▶ [Actions to take]
**a)** Copy out the part of the passage on Bordeaux vineyard pests that opens with the words containing "In the case" and closes with "Bordeaux's famed vineyards?".
**b)** Answer these questions about the passage on Bordeaux vineyard pests:
(i) According to Patrice Hateau, what percentage of the bugs are useful when you treat with insecticides?
(ii) What predator of spider mites do the insecticides also kill?
(iii) How many public organisations support the project behind Philippe Bardet?

Viticulture has made the area wealthy but monoculture provides an ideal habitat for pests like spider mites and leafhoppers to colonise and infest a field, destroying the grape quality and yield.
For decades, chemicals provided the answer, but led to a cycle of dependency.
"When you treat with insecticides only three per cent of the bugs are a menace to the vineyards, the other 97 per cent are useful," said Patrice Hateau, director of Chateau Fombrauge.
In the case of spider mites, the insecticides also kill their natural enemy, the predatory mite Typhlodromus. "Just one Typhlodromus per vine leaf means you don't have to treat for red or yellow spider mites."
How can the ecosystem services provided by such predators of pests, as well as by pollinators, be integrated into Bordeaux's famed vineyards?
Chateau Figeac is a condensed picture of everything we need to do in Saint Emilion," said Philippe Bardet, the winegrower-activist behind the project, which now has the support of 26 public organisations.

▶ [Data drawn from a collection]
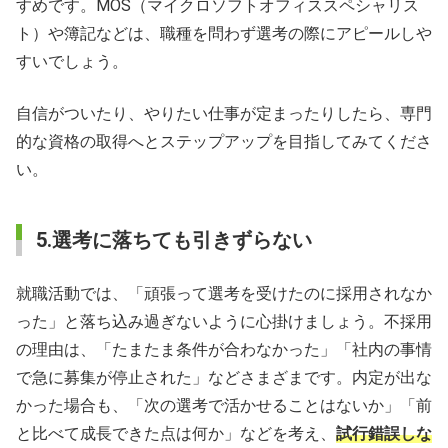
すめです。MOS（マイクロソフトオフィススペシャリス
ト）や簿記などは、職種を問わず選考の際にアピールしや
すいでしょう。
自信がついたり、やりたい仕事が定まったりしたら、専門
的な資格の取得へとステップアップを目指してみてくださ
い。
5.選考に落ちても引きずらない
就職活動では、「頑張って選考を受けたのに採用されなか
った」と落ち込み過ぎないように心掛けましょう。不採用
の理由は、「たまたま条件が合わなかった」「社内の事情
で急に募集が停止された」などさまざまです。内定が出な
かった場合も、「次の選考で活かせることはないか」「前
と比べて成長できた点は何か」などを考え、
試行錯誤しな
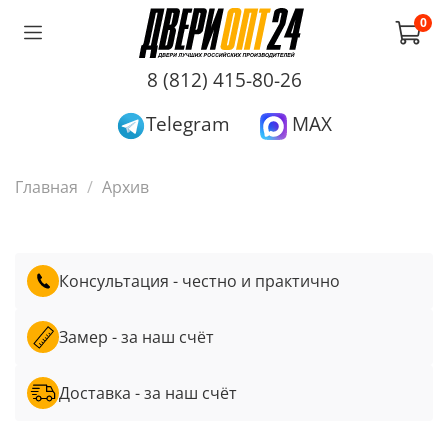
0
8 (812) 415-80-26
Telegram
MAX
Главная
Архив
Консультация - честно и практично
Замер - за наш счёт
Доставка - за наш счёт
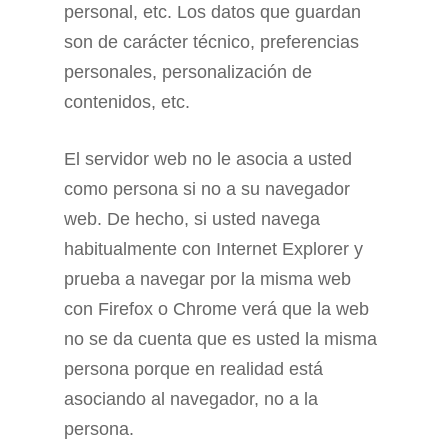
personal, etc. Los datos que guardan
son de carácter técnico, preferencias
personales, personalización de
contenidos, etc.
El servidor web no le asocia a usted
como persona si no a su navegador
web. De hecho, si usted navega
habitualmente con Internet Explorer y
prueba a navegar por la misma web
con Firefox o Chrome verá que la web
no se da cuenta que es usted la misma
persona porque en realidad está
asociando al navegador, no a la
persona.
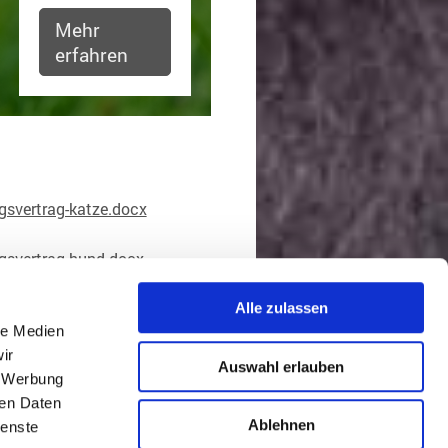
Mehr
erfahren
gsvertrag-katze.docx
ngsvertrag-hund.docx
Alle zulassen
le Medien
ir
Auswahl erlauben
, Werbung
Login
ren Daten
Ablehnen
ienste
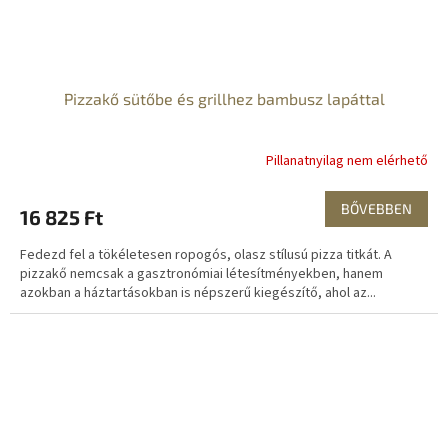
Pizzakő sütőbe és grillhez bambusz lapáttal
Pillanatnyilag nem elérhető
BŐVEBBEN
16 825 Ft
Fedezd fel a tökéletesen ropogós, olasz stílusú pizza titkát. A
pizzakő nemcsak a gasztronómiai létesítményekben, hanem
azokban a háztartásokban is népszerű kiegészítő, ahol az...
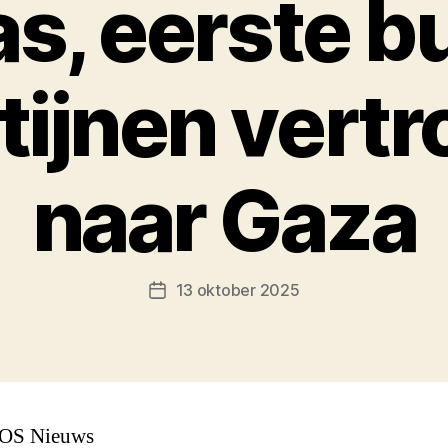
s, eerste b
tijnen vert
naar Gaza
13 oktober 2025
Berichtdatum
OS Nieuws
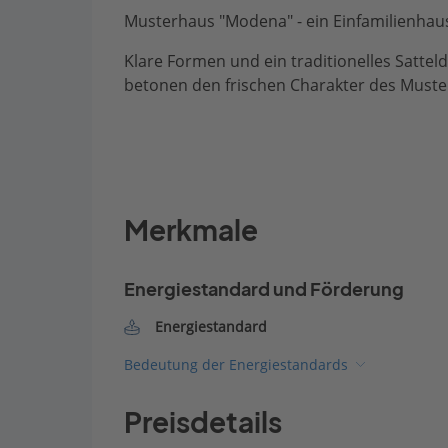
Musterhaus "Modena" - ein Einfamilienhau
Klare Formen und ein traditionelles Satte
betonen den frischen Charakter des Must
Merkmale
Energiestandard und Förderung
Energiestandard
Bedeutung der Energiestandards
Preisdetails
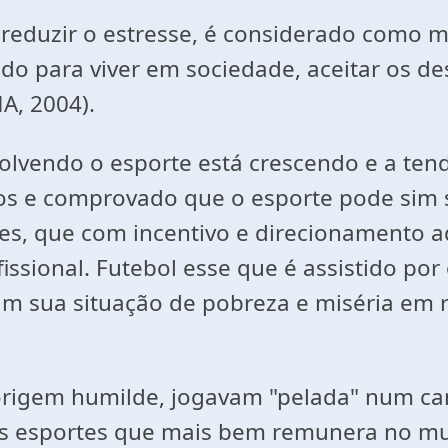
reduzir o estresse, é considerado como m
ado para viver em sociedade, aceitar os de
HA, 2004).
volvendo o esporte está crescendo e a tend
os e comprovado que o esporte pode sim s
es, que com incentivo e direcionamento 
fissional. Futebol esse que é assistido por
am sua situação de pobreza e miséria em r
origem humilde, jogavam "pelada" num ca
dos esportes que mais bem remunera no m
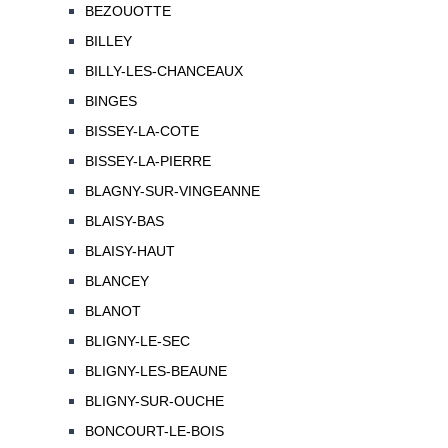
BEZOUOTTE
BILLEY
BILLY-LES-CHANCEAUX
BINGES
BISSEY-LA-COTE
BISSEY-LA-PIERRE
BLAGNY-SUR-VINGEANNE
BLAISY-BAS
BLAISY-HAUT
BLANCEY
BLANOT
BLIGNY-LE-SEC
BLIGNY-LES-BEAUNE
BLIGNY-SUR-OUCHE
BONCOURT-LE-BOIS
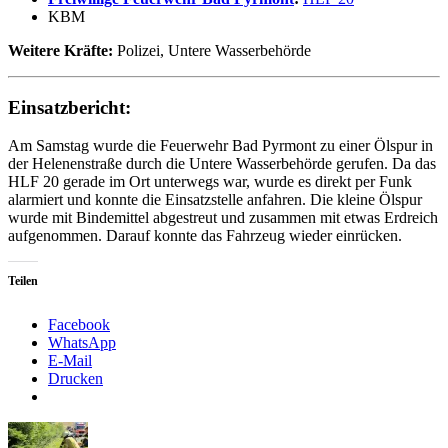
KBM
Weitere Kräfte:
Polizei, Untere Wasserbehörde
Einsatzbericht:
Am Samstag wurde die Feuerwehr Bad Pyrmont zu einer Ölspur in
der Helenenstraße durch die Untere Wasserbehörde gerufen. Da das
HLF 20 gerade im Ort unterwegs war, wurde es direkt per Funk
alarmiert und konnte die Einsatzstelle anfahren. Die kleine Ölspur
wurde mit Bindemittel abgestreut und zusammen mit etwas Erdreich
aufgenommen. Darauf konnte das Fahrzeug wieder einrücken.
Teilen
Facebook
WhatsApp
E-Mail
Drucken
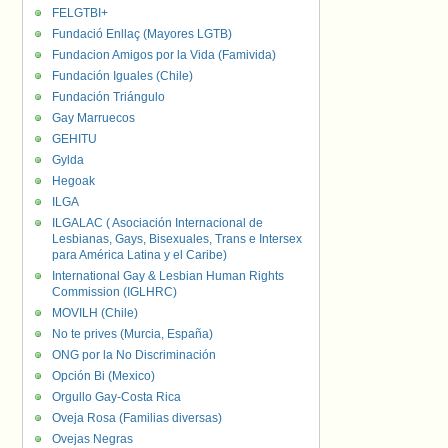
FELGTBI+
Fundació Enllaç (Mayores LGTB)
Fundacion Amigos por la Vida (Famivida)
Fundación Iguales (Chile)
Fundación Triángulo
Gay Marruecos
GEHITU
Gylda
Hegoak
ILGA
ILGALAC ( Asociación Internacional de
Lesbianas, Gays, Bisexuales, Trans e Intersex
para América Latina y el Caribe)
International Gay & Lesbian Human Rights
Commission (IGLHRC)
MOVILH (Chile)
No te prives (Murcia, España)
ONG por la No Discriminación
Opción Bi (Mexico)
Orgullo Gay-Costa Rica
Oveja Rosa (Familias diversas)
Ovejas Negras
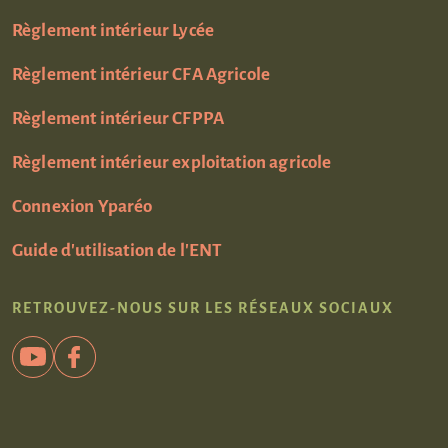
Règlement intérieur Lycée
Règlement intérieur CFA Agricole
Règlement intérieur CFPPA
Règlement intérieur exploitation agricole
Connexion Yparéo
Guide d'utilisation de l'ENT
RETROUVEZ-NOUS SUR LES RÉSEAUX SOCIAUX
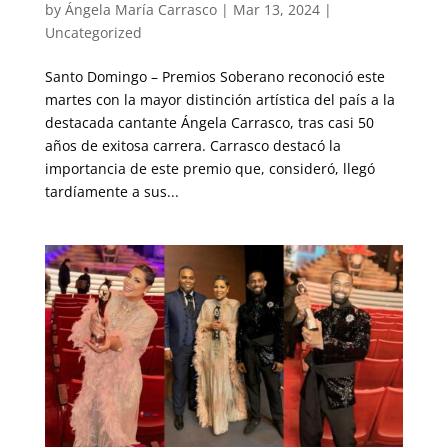
by
Ángela María Carrasco
|
Mar 13, 2024
|
Uncategorized
Santo Domingo – Premios Soberano reconoció este
martes con la mayor distinción artística del país a la
destacada cantante Ángela Carrasco, tras casi 50
años de exitosa carrera. Carrasco destacó la
importancia de este premio que, consideró, llegó
tardíamente a sus...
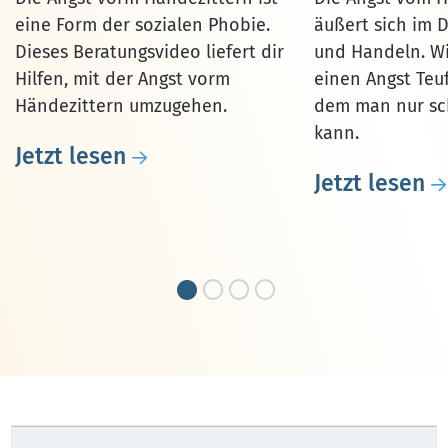
eine Form der sozialen Phobie.
äußert sich im 
Dieses Beratungsvideo liefert dir
und Handeln. Wi
Hilfen, mit der Angst vorm
einen Angst Teuf
Händezittern umzugehen.
dem man nur sc
kann.
Jetzt lesen
Jetzt lesen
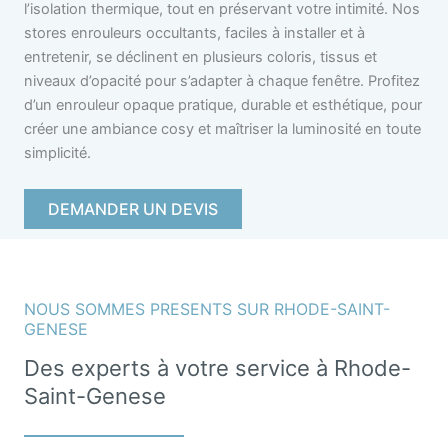
l’isolation thermique, tout en préservant votre intimité. Nos
stores enrouleurs occultants, faciles à installer et à
entretenir, se déclinent en plusieurs coloris, tissus et
niveaux d’opacité pour s’adapter à chaque fenêtre. Profitez
d’un enrouleur opaque pratique, durable et esthétique, pour
créer une ambiance cosy et maîtriser la luminosité en toute
simplicité.
DEMANDER UN DEVIS
NOUS SOMMES PRESENTS SUR RHODE-SAINT-
GENESE
Des experts à votre service à Rhode-
Saint-Genese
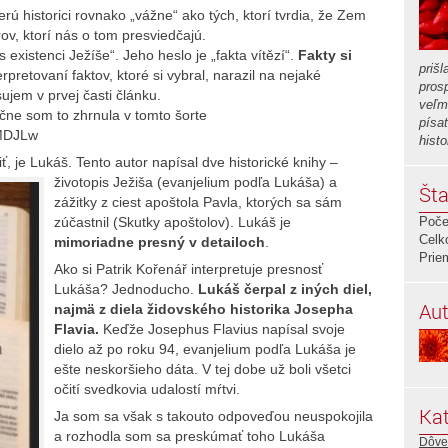
berú historici rovnako „vážne“ ako tých, ktorí tvrdia, že Zem
rov, ktorí nás o tom presviedčajú.
s existenci Ježíše“. Jeho heslo je „fakta vítězí“.
Fakty si
prišl
terpretovaní faktov, ktoré si vybral, narazil na nejaké
pros
sujem v prvej časti článku.
veľm
učne som to zhrnula v tomto šorte
písa
IMDJLw
histo
ť, je Lukáš.
Tento autor napísal dve historické knihy –
životopis Ježiša (evanjelium podľa Lukáša) a
Šta
zážitky z ciest apoštola Pavla, ktorých sa sám
zúčastnil (Skutky apoštolov). Lukáš je
Poče
Celk
mimoriadne presný v detailoch
.
Prie
Ako si Patrik Kořenář interpretuje presnosť
Lukáša? Jednoducho.
Lukáš čerpal z iných diel,
Aut
najmä z diela židovského historika Josepha
Flavia.
Keďže Josephus Flavius napísal svoje
dielo až po roku 94, evanjelium podľa Lukáša je
ešte neskoršieho dáta. V tej dobe už boli všetci
očití svedkovia udalostí mŕtvi.
Kat
Ja som sa však s takouto odpoveďou neuspokojila
a rozhodla som sa preskúmať toho Lukáša
Dôve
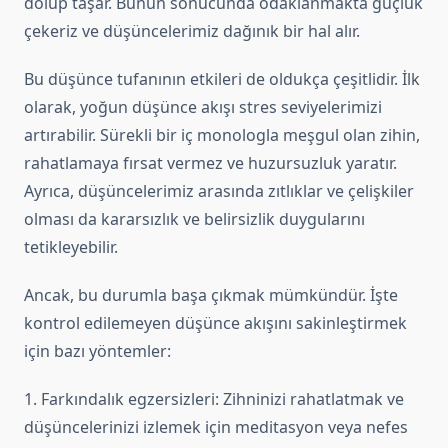
dolup taşar. Bunun sonucunda odaklanmakta güçlük
çekeriz ve düşüncelerimiz dağınık bir hal alır.
Bu düşünce tufanının etkileri de oldukça çeşitlidir. İlk
olarak, yoğun düşünce akışı stres seviyelerimizi
artırabilir. Sürekli bir iç monologla meşgul olan zihin,
rahatlamaya fırsat vermez ve huzursuzluk yaratır.
Ayrıca, düşüncelerimiz arasında zıtlıklar ve çelişkiler
olması da kararsızlık ve belirsizlik duygularını
tetikleyebilir.
Ancak, bu durumla başa çıkmak mümkündür. İşte
kontrol edilemeyen düşünce akışını sakinleştirmek
için bazı yöntemler:
1. Farkındalık egzersizleri: Zihninizi rahatlatmak ve
düşüncelerinizi izlemek için meditasyon veya nefes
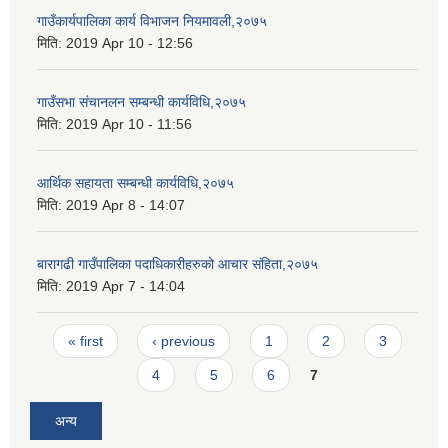
गाउँकार्यपालिका कार्य विभाजन नियमावली,२०७५
मिति:
2019 Apr 10 - 12:56
गाउँसभा संचानलन सम्बन्धी कार्यविधि,२०७५
मिति:
2019 Apr 10 - 11:56
आर्थिक सहायता सम्बन्धी कार्यविधि,२०७५
मिति:
2019 Apr 8 - 14:07
बारागढी गाउँपालिका पदाधिकारीहरुको आचार संहिता,२०७५
मिति:
2019 Apr 7 - 14:04
Pages
« first
‹ previous
1
2
3
4
5
6
7
अन्य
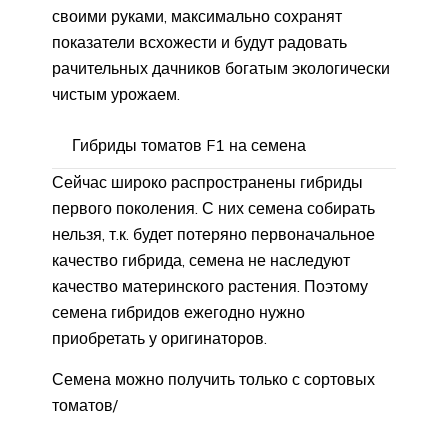
своими руками, максимально сохранят
показатели всхожести и будут радовать
рачительных дачников богатым экологически
чистым урожаем.
Гибриды томатов F1 на семена
Сейчас широко распространены гибриды
первого поколения. С них семена собирать
нельзя, т.к. будет потеряно первоначальное
качество гибрида, семена не наследуют
качество материнского растения. Поэтому
семена гибридов ежегодно нужно
приобретать у оригинаторов.
Семена можно получить только с сортовых
томатов/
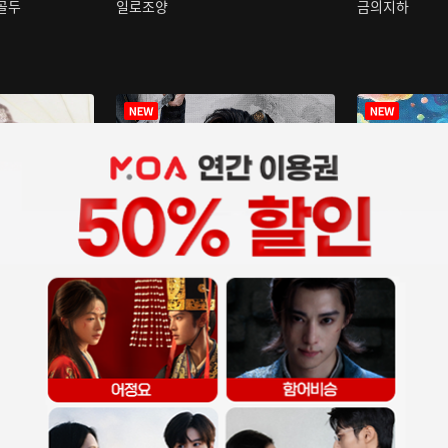
구골두
일로조양
금의지하
장중인
아재저리등니 :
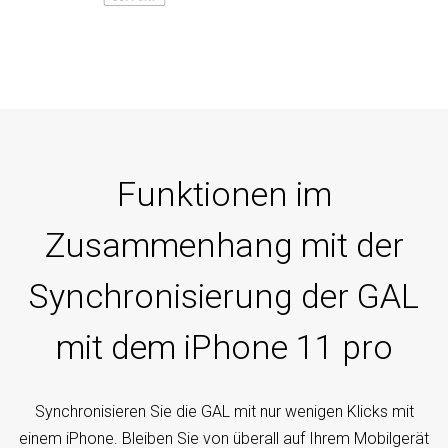
Funktionen im
Zusammenhang mit der
Synchronisierung der GAL
mit dem iPhone 11 pro
Synchronisieren Sie die GAL mit nur wenigen Klicks mit
einem iPhone. Bleiben Sie von überall auf Ihrem Mobilgerät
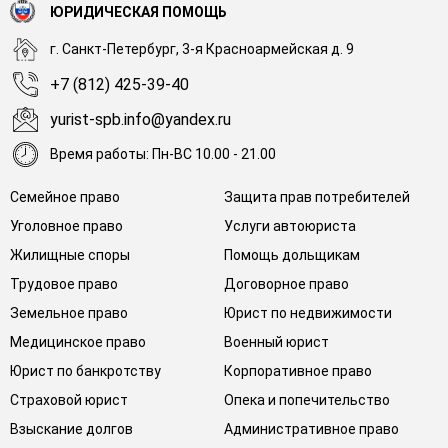
ЮРИДИЧЕСКАЯ ПОМОЩЬ
г. Санкт-Петербург, 3-я Красноармейская д. 9
+7 (812) 425-39-40
yurist-spb.info@yandex.ru
Время работы: Пн-ВС 10.00 - 21.00
Семейное право
Защита прав потребителей
Уголовное право
Услуги автоюриста
Жилищные споры
Помощь дольщикам
Трудовое право
Договорное право
Земельное право
Юрист по недвижимости
Медицинское право
Военный юрист
Юрист по банкротству
Корпоративное право
Страховой юрист
Опека и попечительство
Взыскание долгов
Административное право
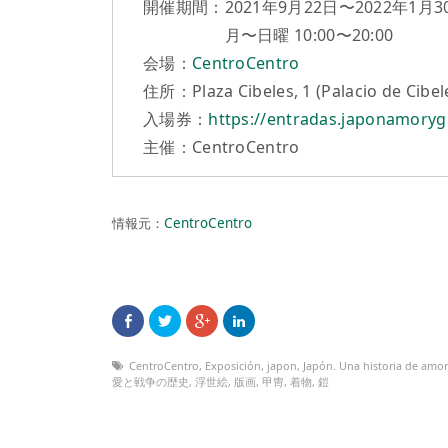
開催期間：2021年9月22日〜2022年1月3
月〜日曜 10:00〜20:00
会場：
CentroCentro
住所：Plaza Cibeles, 1 (Palacio de Cib
入場券：
https://entradas.japonamory
主催：CentroCentro
情報元：
CentroCentro
CentroCentro
,
Exposición
,
japon
,
Japón. Una historia de amor
愛と戦争の歴史
,
浮世絵
,
版画
,
甲冑
,
着物
,
鎧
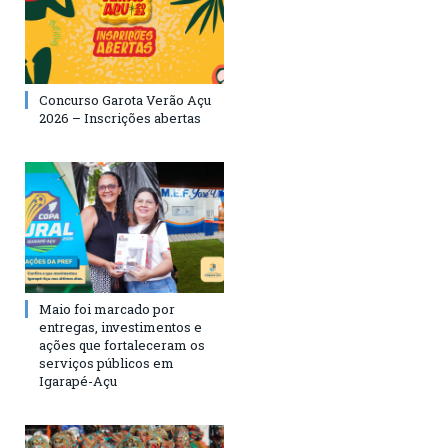
Concurso Garota Verão Açu
2026 – Inscrições abertas
Maio foi marcado por
entregas, investimentos e
ações que fortaleceram os
serviços públicos em
Igarapé-Açu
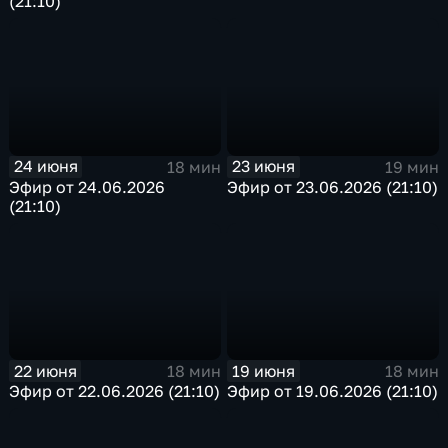
(21:10)
24 июня
23 июня
18 мин
19 мин
Эфир от 24.06.2026
Эфир от 23.06.2026 (21:10)
(21:10)
22 июня
19 июня
18 мин
18 мин
Эфир от 22.06.2026 (21:10)
Эфир от 19.06.2026 (21:10)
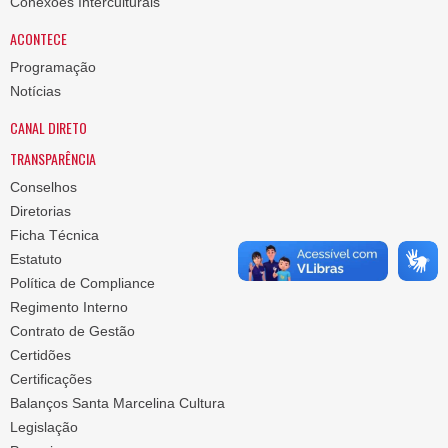
Conexões Interculturais
ACONTECE
Programação
Notícias
CANAL DIRETO
TRANSPARÊNCIA
Conselhos
Diretorias
Ficha Técnica
Estatuto
Política de Compliance
Regimento Interno
Contrato de Gestão
Certidões
Certificações
Balanços Santa Marcelina Cultura
Legislação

▶ [Per-task answers]
**a)**
In the case of spider mites, the insecticides also kill their natural enemy, the predatory mite Typhlodromus. "Just one Typhlodromus per vine leaf means you don't have to treat for red or yellow spider mites."
How can the ecosystem services provided by such predators of pests, as well as by pollinators, be integrated into Bordeaux's famed vineyards?

**b)**
(i) 97 per cent
(ii) The predatory mite Typhlodromus
(iii) 26